SOURCE: Greenup RA et al. J Oncol Pract. 2019 Jul 29. doi: 10.1200/JOP.18.00796.

 

Treatment costs are a significant factor in women’s decision making around breast cancer surgery, investigators reported.

With the health care costs of breast cancer estimated to reach $20 billion by 2020 in the United States, many of those costs are being shifted onto patients themselves, wrote Rachel A. Greenup, MD, from Duke University, Durham, N.C., and coauthors in the Journal of Oncology Practice.

“This financial hardship is now recognized as a major adverse effect of cancer care and has been associated with reduced quality of life, nonadherence, and an increased risk of early mortality,” they wrote.

Researchers surveyed 607 women with a history of breast cancer to examine the impact that cost had on their decisions about surgery and what financial harm they had experienced after breast cancer surgery.

Overall, 43% of women said they considered costs when making decisions about breast cancer treatment, 28% said cost influenced their decision making around breast cancer surgery, and 14% said costs were extremely important in that decision.

Women in the lowest income bracket – earning at or below $45,000 per year – identified cost as the most influential factor in their decision about breast cancer surgery, above loss of sensation, breast preservation or appearance, the need for long-term surveillance, or avoiding radiation.

> [SUPPLIED MATERIAL]:
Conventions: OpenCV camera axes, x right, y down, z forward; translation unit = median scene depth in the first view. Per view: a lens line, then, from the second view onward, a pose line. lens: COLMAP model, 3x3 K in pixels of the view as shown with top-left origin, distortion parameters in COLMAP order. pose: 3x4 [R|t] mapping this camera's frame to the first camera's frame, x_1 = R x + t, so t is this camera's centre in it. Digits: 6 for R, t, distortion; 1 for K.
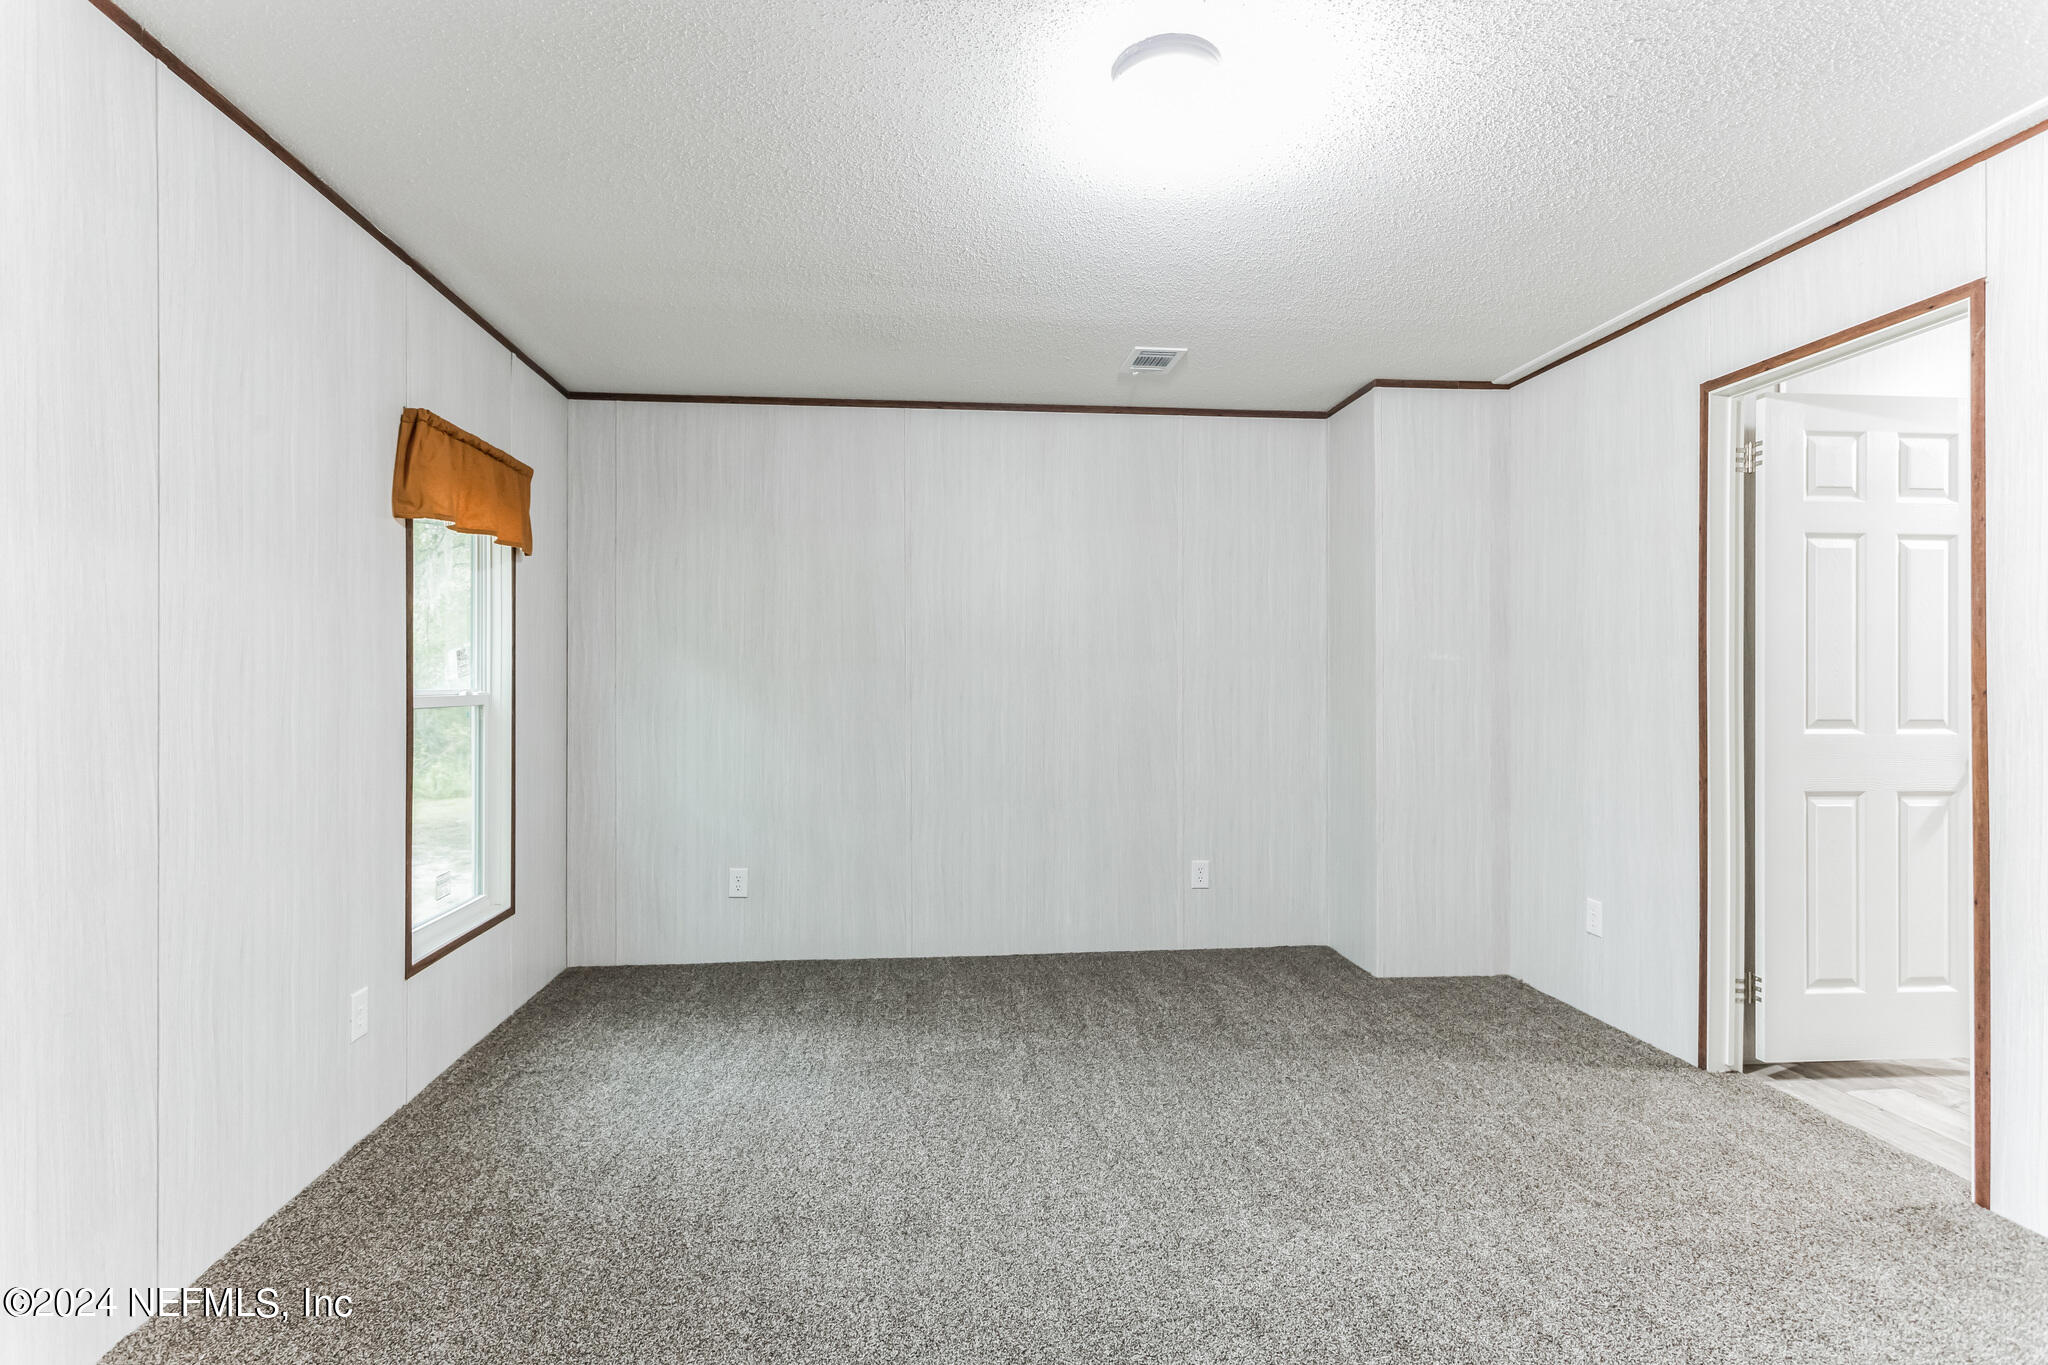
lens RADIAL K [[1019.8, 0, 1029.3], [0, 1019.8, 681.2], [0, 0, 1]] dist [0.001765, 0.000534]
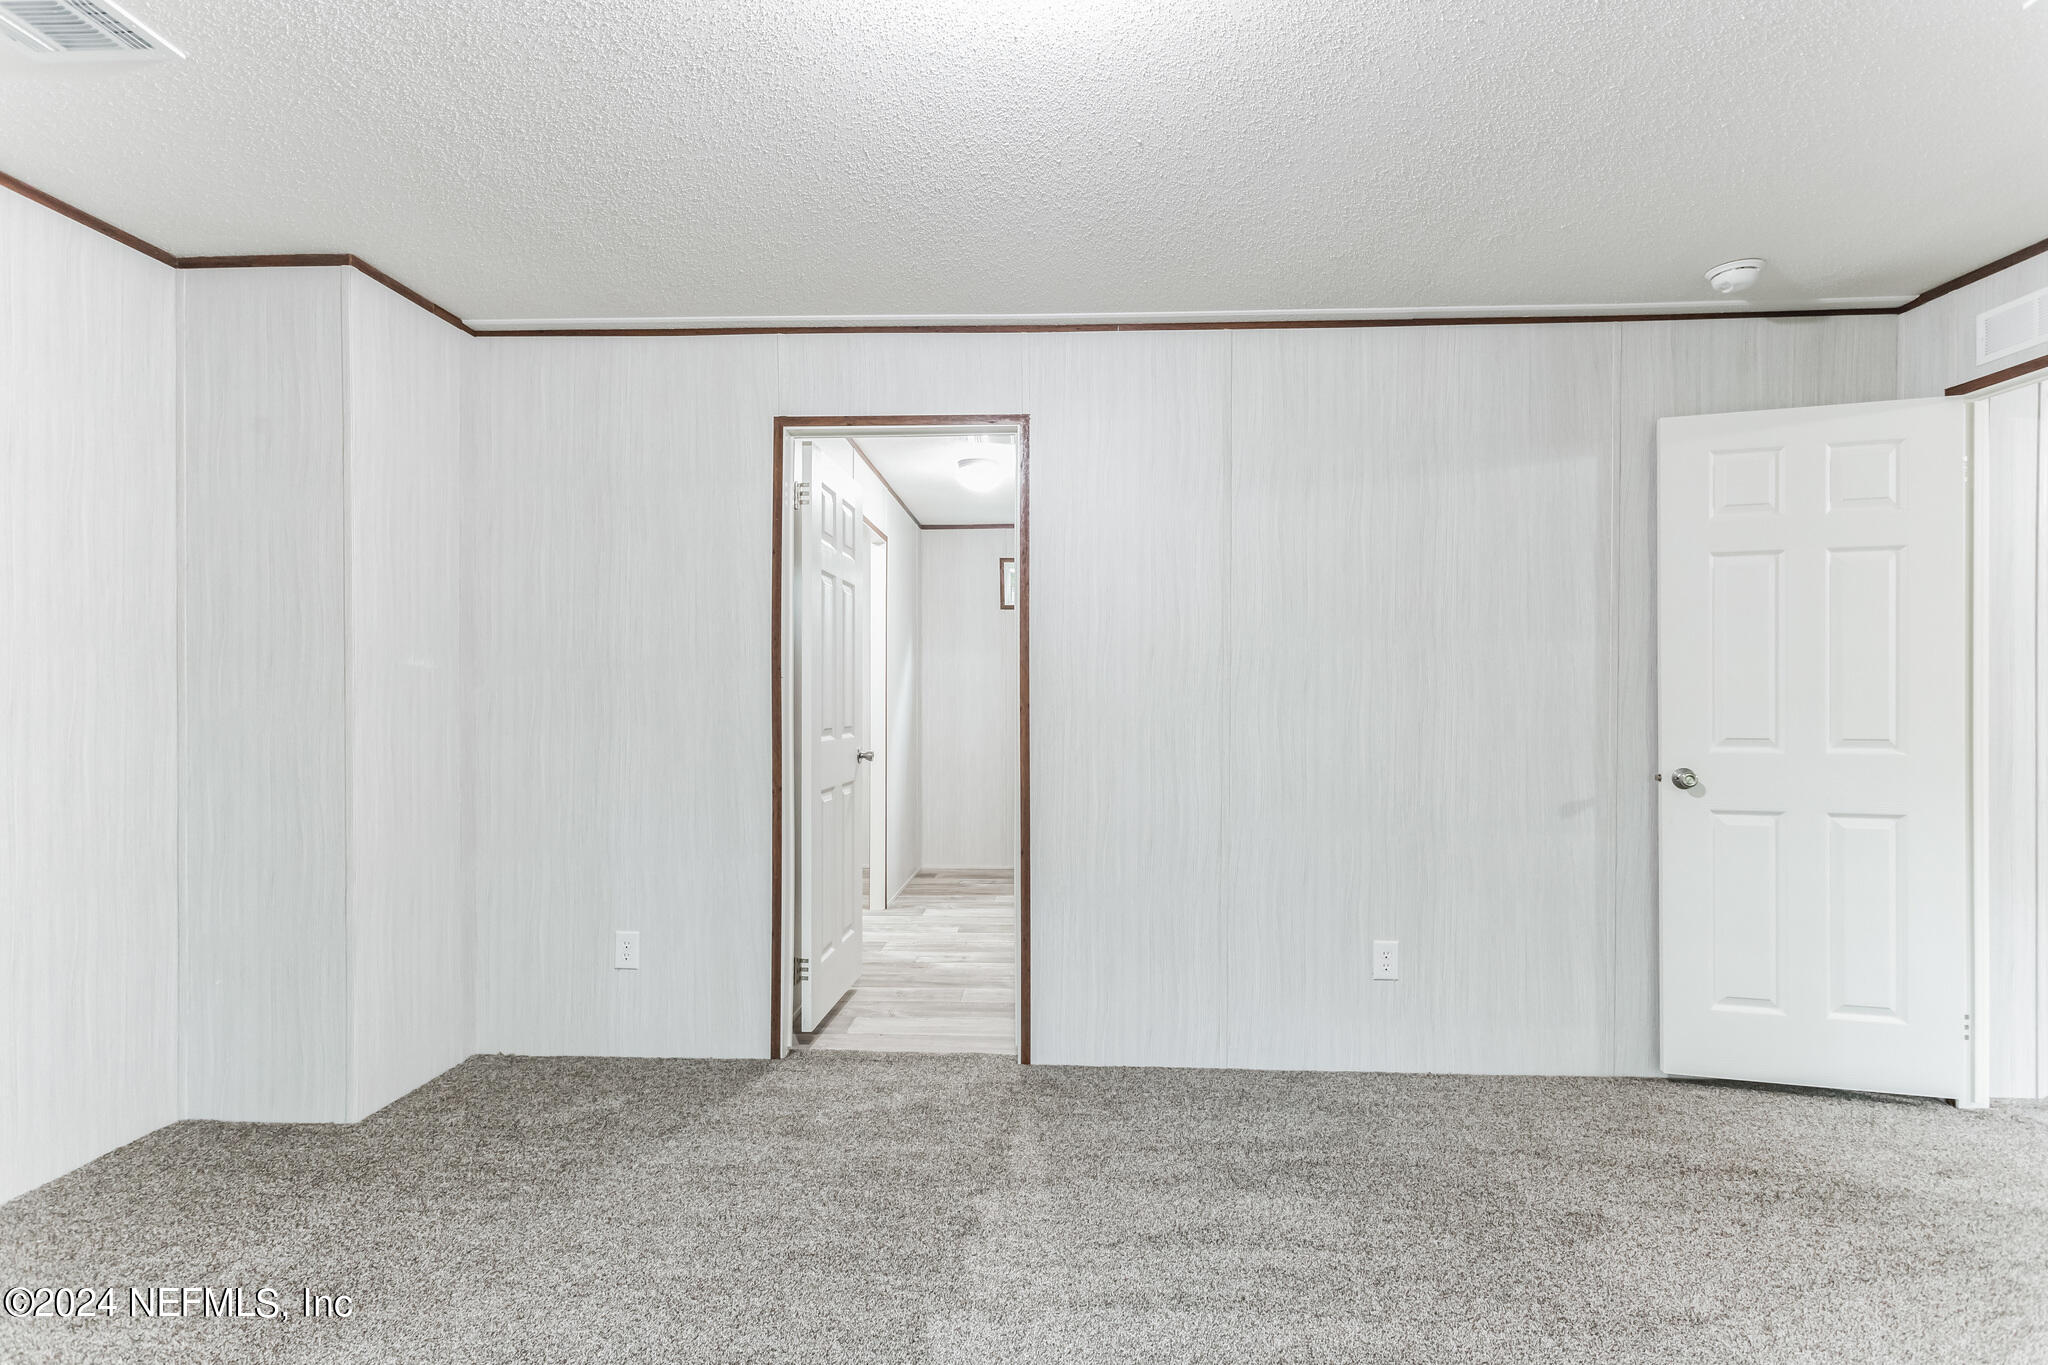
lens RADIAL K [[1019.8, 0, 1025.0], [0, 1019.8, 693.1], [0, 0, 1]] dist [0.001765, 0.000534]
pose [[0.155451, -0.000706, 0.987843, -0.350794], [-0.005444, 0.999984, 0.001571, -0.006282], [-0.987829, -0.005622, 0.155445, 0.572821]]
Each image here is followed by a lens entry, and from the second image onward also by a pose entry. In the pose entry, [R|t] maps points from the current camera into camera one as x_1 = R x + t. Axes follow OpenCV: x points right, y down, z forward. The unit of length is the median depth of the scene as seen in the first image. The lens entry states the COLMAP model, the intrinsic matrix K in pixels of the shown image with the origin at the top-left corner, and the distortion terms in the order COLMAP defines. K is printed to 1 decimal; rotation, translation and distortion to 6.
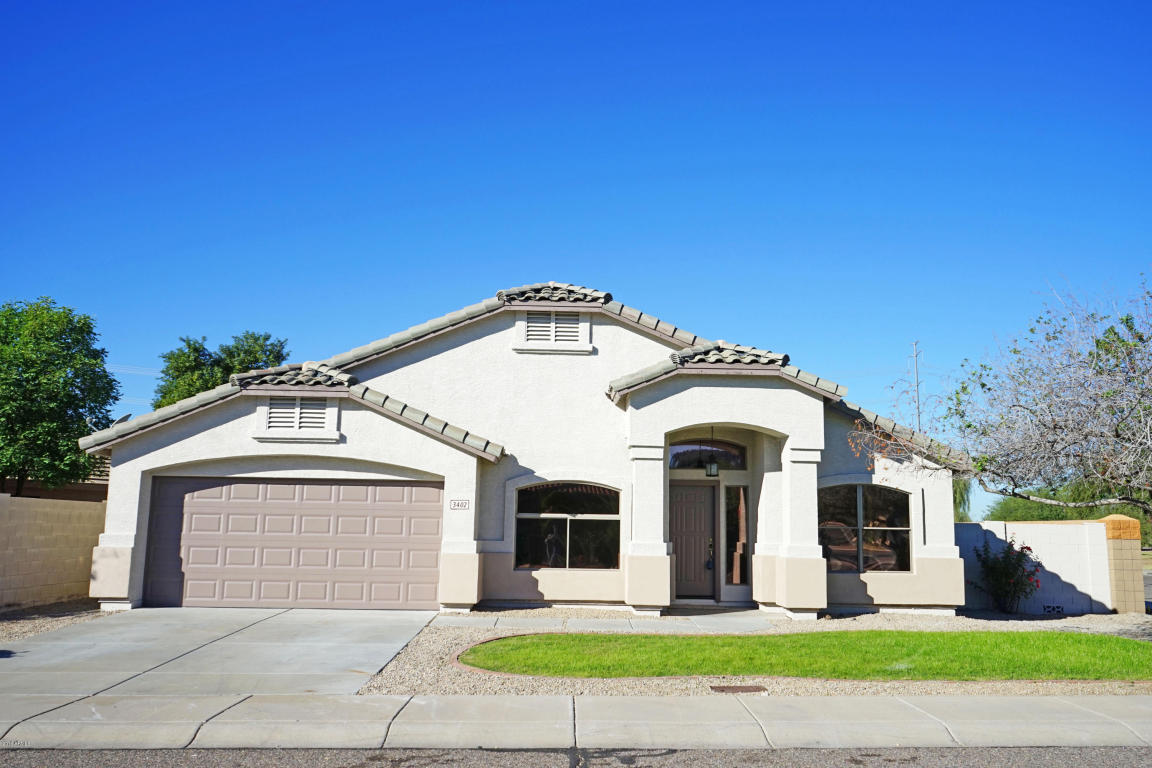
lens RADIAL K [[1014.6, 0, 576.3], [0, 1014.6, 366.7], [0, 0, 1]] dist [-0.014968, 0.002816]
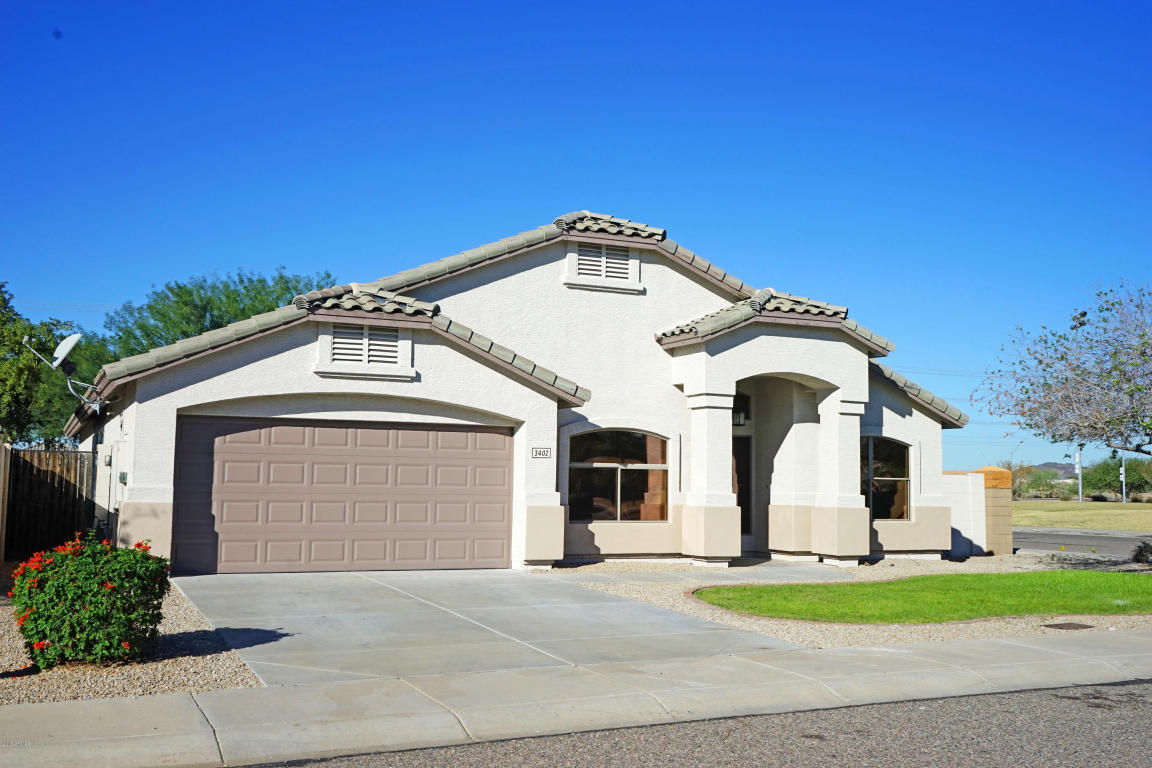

> [REQUIRED ACTIONS]:
1. In the article on breast cancer surgery costs, which factors did women in the lowest income bracket rank below cost in their surgery decision? List each one.
2. Continue the article on breast cancer surgery costs, starting after its final sentence.
The listing comes from a different source than the article on breast cancer surgery costs.

> [PER-TASK OUTPUTS]:
1.
- Loss of sensation
- Breast preservation or appearance
- The need for long-term surveillance
- Avoiding radiation

2.
However, more than three-quarters of women said they never discussed costs with their medical team.

Bilateral mastectomy, with and without reconstruction, was associated with higher patient-reported out-of-pocket costs, higher debt, higher rates of cancer-induced financial hardship, and higher rates of altered or reduced employment, compared with breast-conserving surgery.

More than one-third of participants reported significant to catastrophic financial burden because of their breast cancer care.

Even in the highest income brackets, two-thirds of women were financially unprepared for the cost of treatment, and 26% said their treatment costs were higher than expected.

The authors commented that “cost transparency” was uncommon between oncologically equivalent surgical treatments, “thus, patients with breast cancer may unknowingly be guiding therapeutic decisions that increase the risk of financial harm.”

“To date, patient out-of-pocket costs and subsequent risk of financial harm have not been routinely incorporated into shared decisions for breast cancer surgery, a process that has otherwise highly revered patient values,” they wrote.

The investigators suggested that revealing the greater risk for financial burden associated with treatments like bilateral mastectomy could help inform surgical treatment decisions.

The study was supported by the National Institutes of Health and the Duke Cancer Institute. Six authors reported honoraria, research funding, prior employment, and other support from the pharmaceutical sector.

SOURCE: Greenup RA et al. J Oncol Pract. 2019 Jul 29. doi: 10.1200/JOP.18.00796.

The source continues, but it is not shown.